Just doesn’t work when I use my own MapBox class which extends the jME Box but otherwise is the exact same code.

class MapBox extends Box {

public MapBox(params) {

super(params);

}

}



create an extended box like so, make sure it still works. Add the functionality you need one thing at a time. See if/where it fails.

Question on how inheritance works … probably a little off topic.





In your child class, wHen you overwrite a method in the parent class does the parent class use the overwritten method in the child class?



So for example,



I overwrite the setTextureData() method in my child class.



I’m still using the parent constructor though. Will the parent constructor make use of my overwritten setTextureData()?



It looks it won’t and that i have to overwrite the constructors as well. Since almost all the methods are private I need to overwrite all of the private methods so in effect I’m copying the whole class over.

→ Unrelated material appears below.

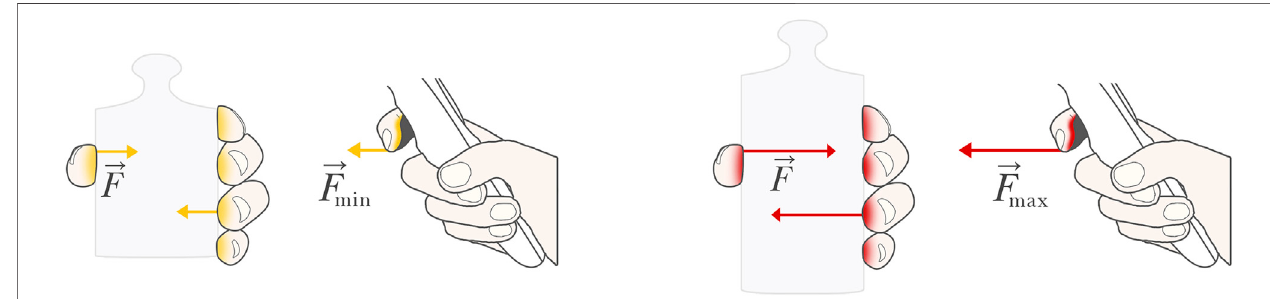
FIGURE 2 | Modulated fi nger forces from reality occurring during the grasping of objects with different weights are translated into the resistance of the trigger.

Gotta keep testing but when I do that the collision detection doesn’t work. Really odd.



When I just do

class MapBox extends Box {
public MapBox(params) {
super(params);
}
}



it works though

Well, the parent constructor constructs - the parent! So you don’t have an object of your new class then. If you want an instance of your MapBox class, you need to call a constructor of that class. Constructors are not inherited like other methods - apart from the default constructor without parameters, if it exists.

Batman is correct, if you don’t specify a constructor in your subclass, it will use the super() constructor. If you dod specify a constructor in your subclass, but fail to call super(args), it will again call the super() constructor. In the case of TriMesh, Geometry and so forth, this would be bad because it would not be setting up the underlying arrays.

It would use the overriden method in the child class. We do that a lot in the jME core.